The Internal Revenue Service has issued guidance on whether payments from a qualified retirement plan during a phased retirement are considered an annuity.
Notice 2016-39 provides guidance as to whether payments received by an employee from a qualified retirement plan during phased retirement are amounts received as an annuity under section 72 of the Tax Code.
A phased retirement is an arrangement in which participants in a qualified defined benefit plan begins the distribution of a portion of their retirement benefits from the plan while continuing to work on a part-time basis. The notice also provides guidance on the appropriate present value factors to be used for determining the basis recovery fraction of each payment received during phased retirement. It also offers guidance regarding the time for determining the basis recovery fraction for these phased retirement payments.

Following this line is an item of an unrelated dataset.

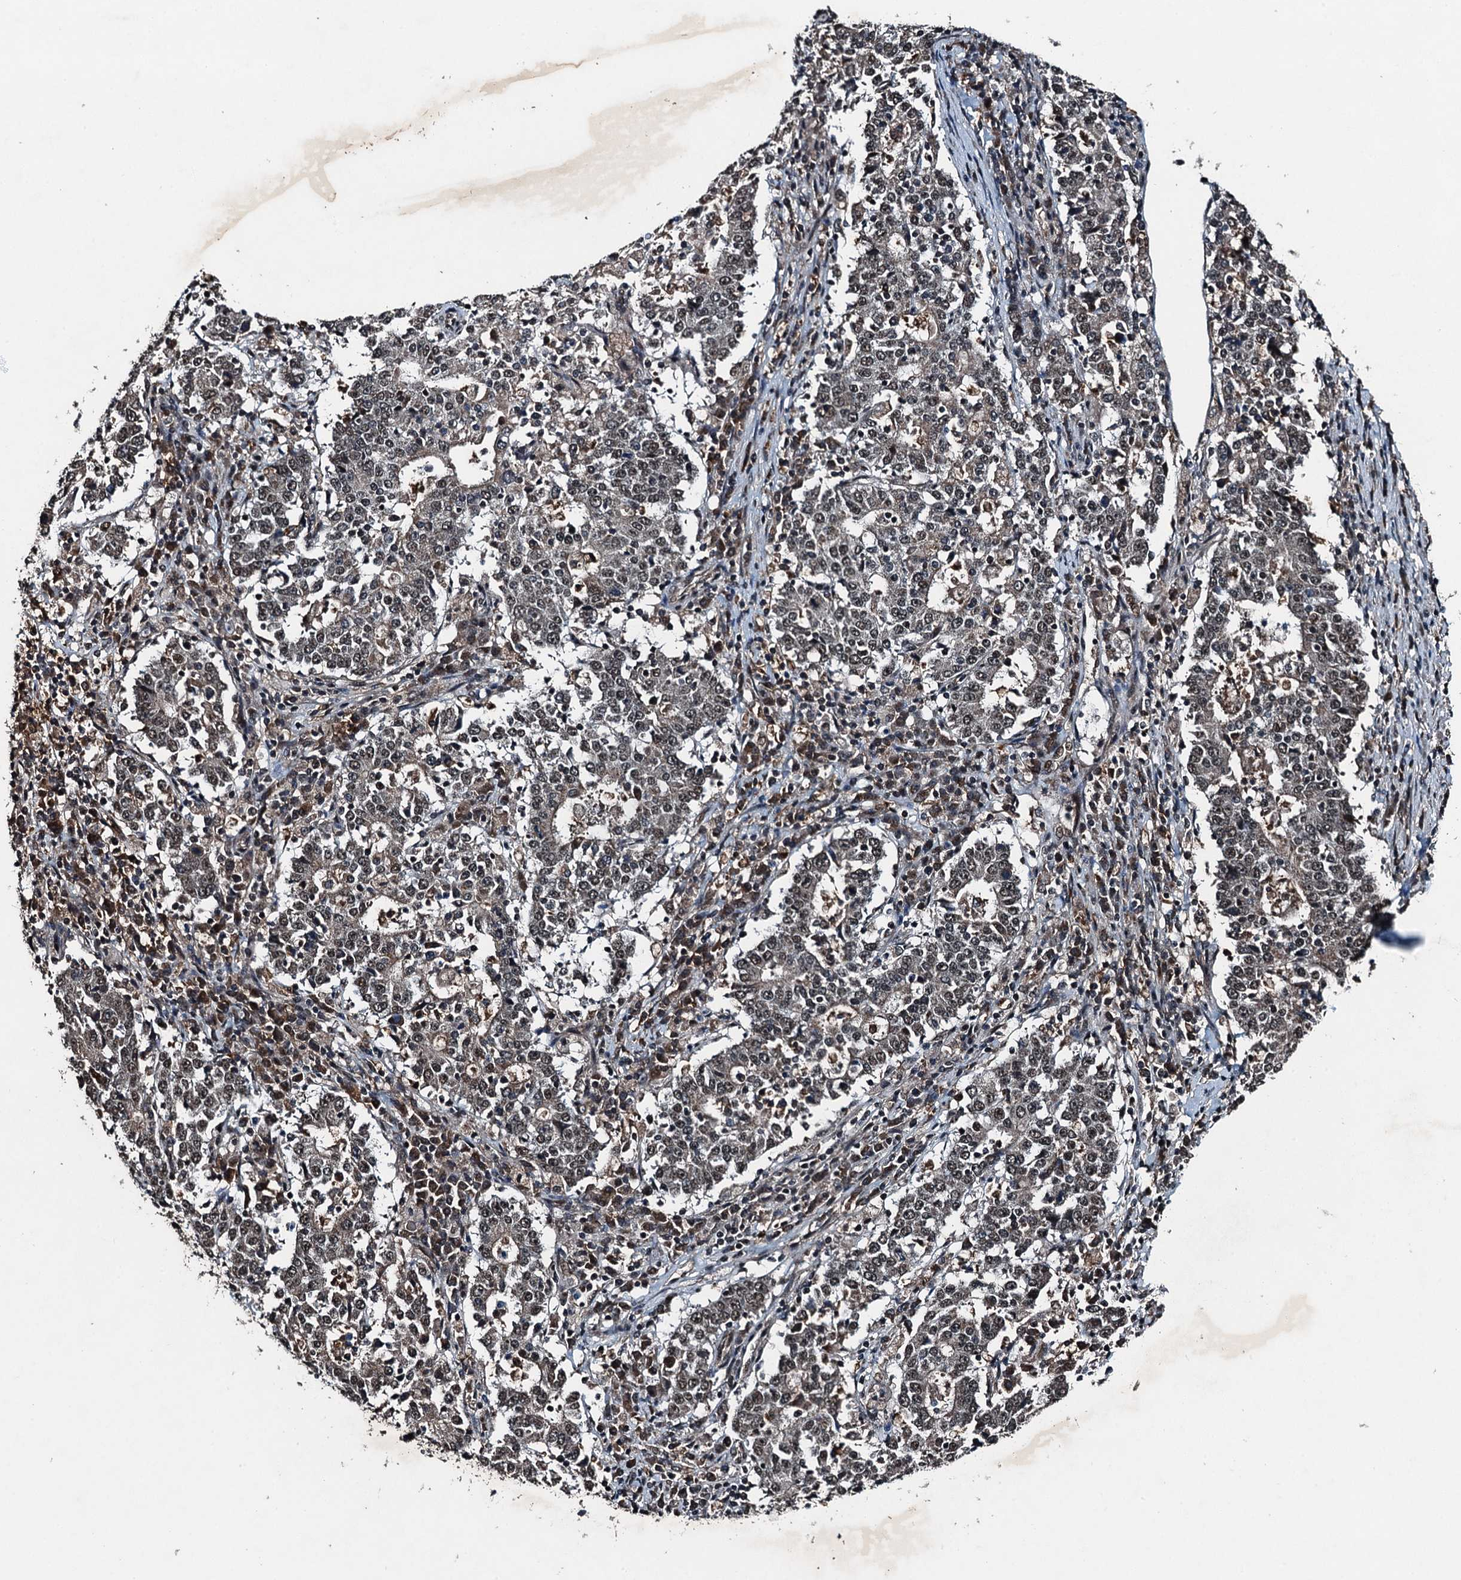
{"staining": {"intensity": "weak", "quantity": "25%-75%", "location": "nuclear"}, "tissue": "stomach cancer", "cell_type": "Tumor cells", "image_type": "cancer", "snomed": [{"axis": "morphology", "description": "Adenocarcinoma, NOS"}, {"axis": "topography", "description": "Stomach"}], "caption": "Protein staining of stomach cancer (adenocarcinoma) tissue exhibits weak nuclear staining in about 25%-75% of tumor cells. Using DAB (3,3'-diaminobenzidine) (brown) and hematoxylin (blue) stains, captured at high magnification using brightfield microscopy.", "gene": "UBXN6", "patient": {"sex": "male", "age": 59}}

The notice does not apply to amounts received from non-qualified contracts. However, in addition to the notice, the IRS also issued Revenue Procedure 2016-36, which provides that recovery of investment in the contract from payments received from a retirement plan by an employee during phased retirement does not apply to amounts that are received from a non-qualified contract.
The revenue procedure concludes that in applying the Section 72 regulations cited in the notice to a non-qualified contract, the possibility of further contributions to the contract or a subsequent election under the contract to receive the benefit payable under the contract in a different manner generally will not affect the determination of whether distributions are amounts received as an annuity.